> [GIVEN RECORDS]
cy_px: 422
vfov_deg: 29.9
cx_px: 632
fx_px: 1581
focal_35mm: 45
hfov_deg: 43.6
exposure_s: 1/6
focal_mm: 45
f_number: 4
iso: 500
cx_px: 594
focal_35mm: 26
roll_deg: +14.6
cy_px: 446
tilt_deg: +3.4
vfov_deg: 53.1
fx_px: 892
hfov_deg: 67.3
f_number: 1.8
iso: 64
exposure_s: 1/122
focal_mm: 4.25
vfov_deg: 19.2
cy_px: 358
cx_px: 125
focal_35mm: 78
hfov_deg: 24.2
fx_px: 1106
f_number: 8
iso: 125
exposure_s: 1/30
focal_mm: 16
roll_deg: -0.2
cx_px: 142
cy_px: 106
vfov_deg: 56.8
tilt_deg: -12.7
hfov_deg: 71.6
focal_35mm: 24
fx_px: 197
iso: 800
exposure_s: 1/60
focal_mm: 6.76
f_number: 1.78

--

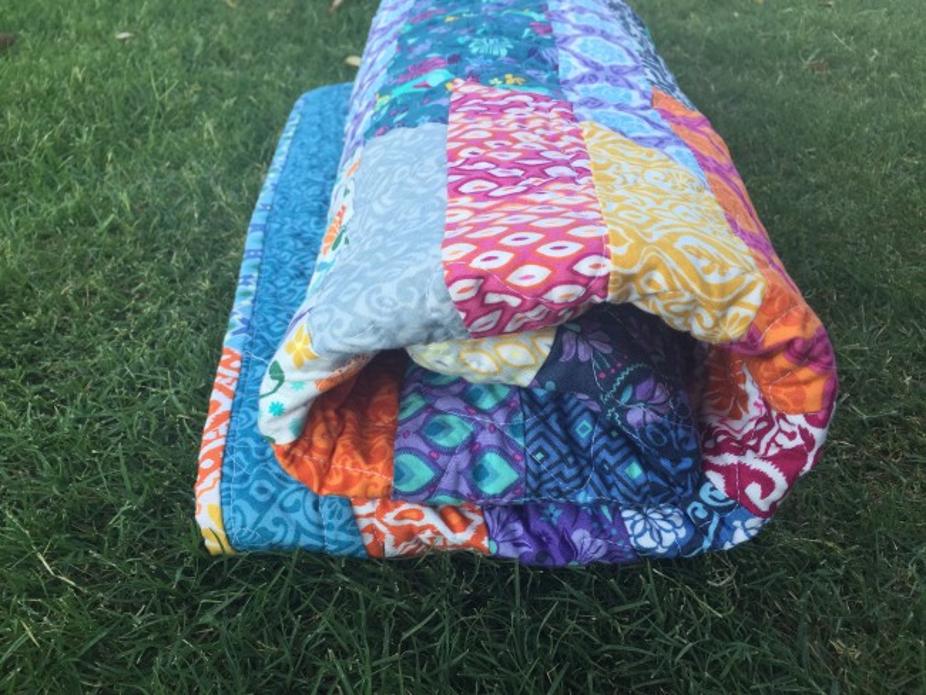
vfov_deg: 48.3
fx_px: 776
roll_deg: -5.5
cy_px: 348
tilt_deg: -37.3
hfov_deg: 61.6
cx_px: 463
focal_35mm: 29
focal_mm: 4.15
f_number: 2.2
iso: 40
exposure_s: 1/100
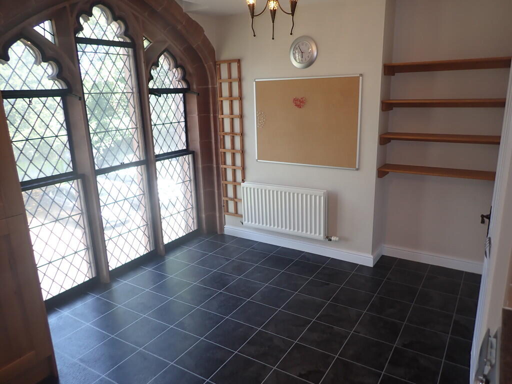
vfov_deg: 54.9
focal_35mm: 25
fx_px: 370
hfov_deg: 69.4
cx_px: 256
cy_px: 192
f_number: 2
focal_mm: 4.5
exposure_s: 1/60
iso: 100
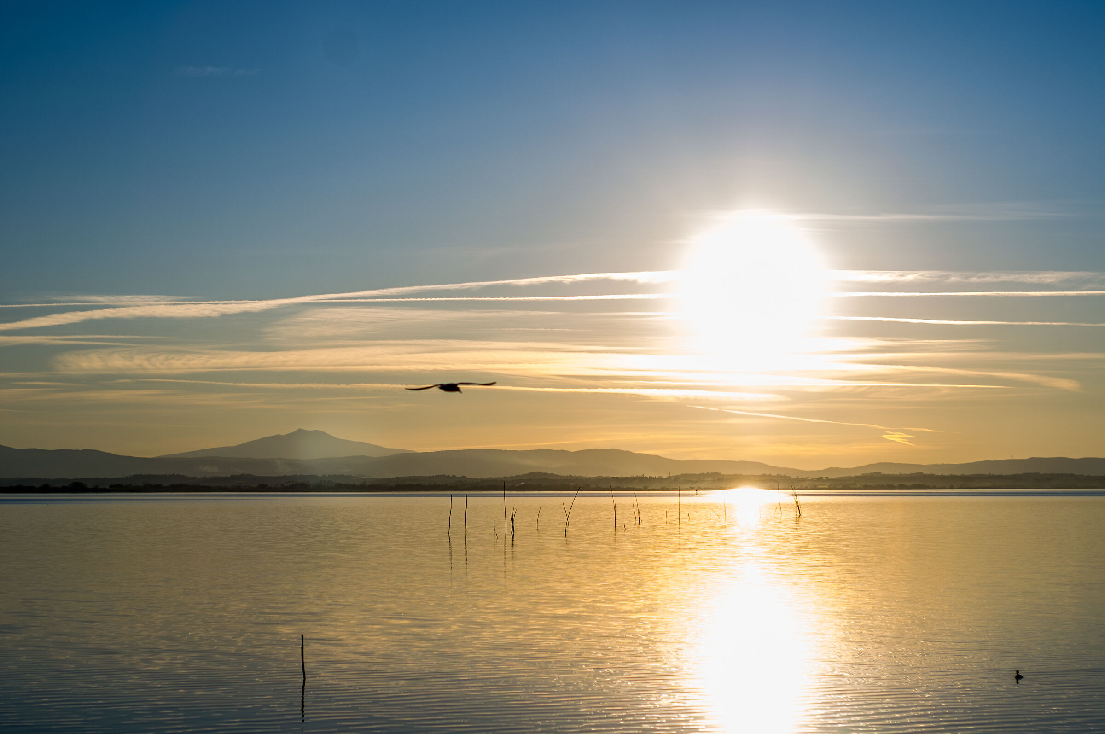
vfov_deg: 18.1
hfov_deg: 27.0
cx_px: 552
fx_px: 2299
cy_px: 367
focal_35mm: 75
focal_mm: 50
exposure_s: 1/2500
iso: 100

* * *

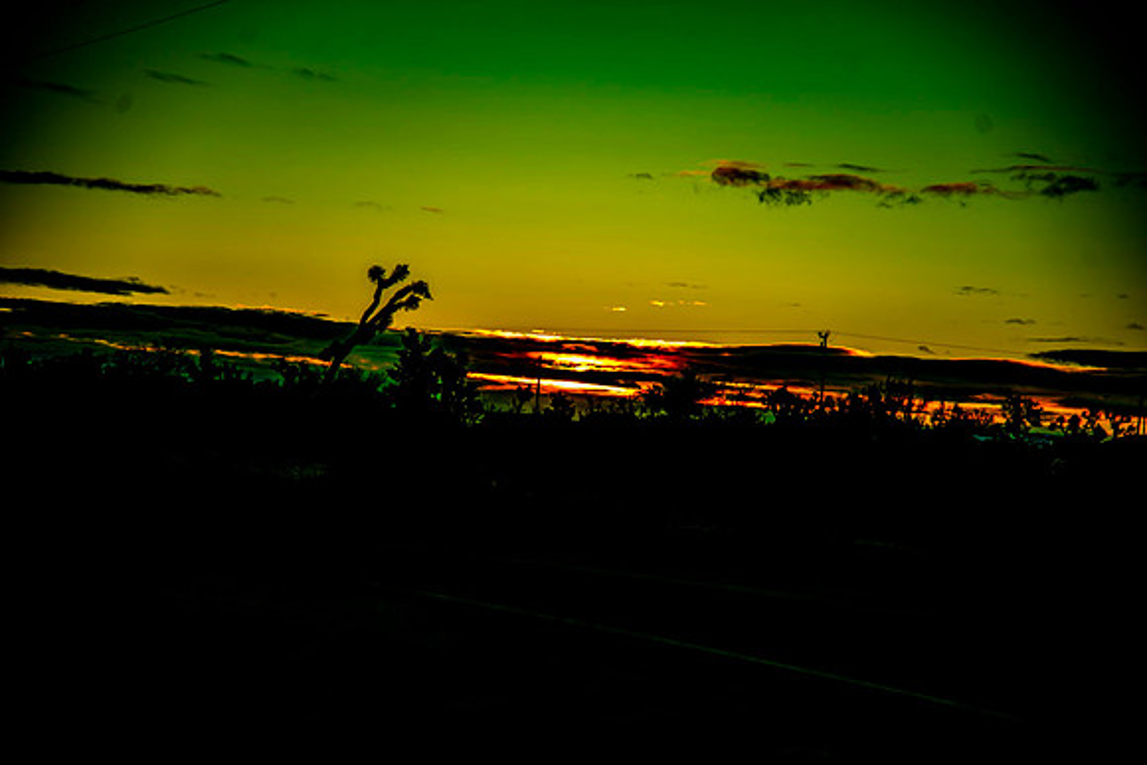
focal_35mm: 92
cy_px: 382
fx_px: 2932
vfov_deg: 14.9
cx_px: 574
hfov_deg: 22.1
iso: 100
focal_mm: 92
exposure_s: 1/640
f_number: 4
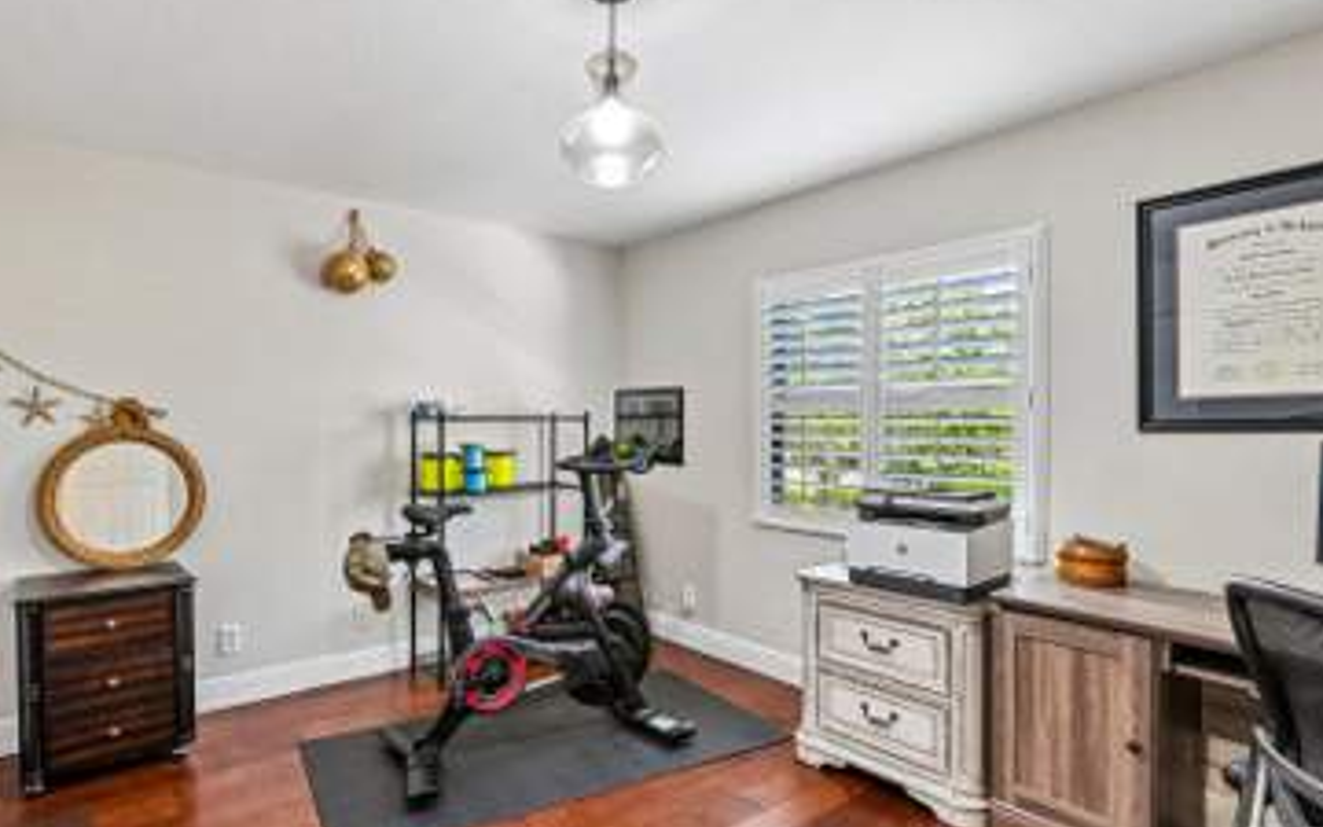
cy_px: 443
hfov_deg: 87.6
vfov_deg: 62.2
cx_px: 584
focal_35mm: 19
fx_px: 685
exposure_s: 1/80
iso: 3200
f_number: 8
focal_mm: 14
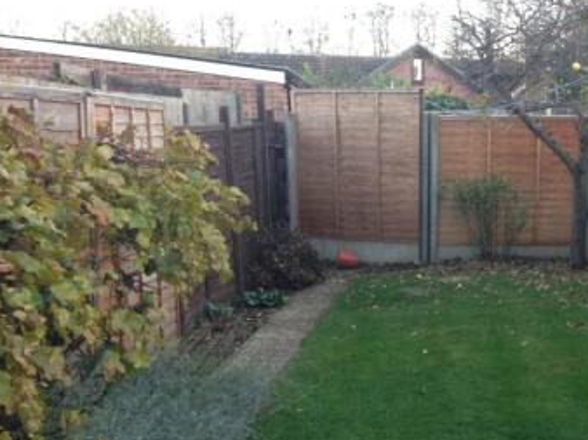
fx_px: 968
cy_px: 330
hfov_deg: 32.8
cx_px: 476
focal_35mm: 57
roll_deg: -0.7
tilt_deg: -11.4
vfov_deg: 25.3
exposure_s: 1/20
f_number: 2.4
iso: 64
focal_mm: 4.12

> [INSTRUCTIONS TO FOLLOW] The expected answer is an exact copy of the lines above, beginning at the line with "tilt_deg: -11.4" and ending at the line with "focal_mm: 4.12", with both ends in.

> [RESPONSE]
tilt_deg: -11.4
vfov_deg: 25.3
exposure_s: 1/20
f_number: 2.4
iso: 64
focal_mm: 4.12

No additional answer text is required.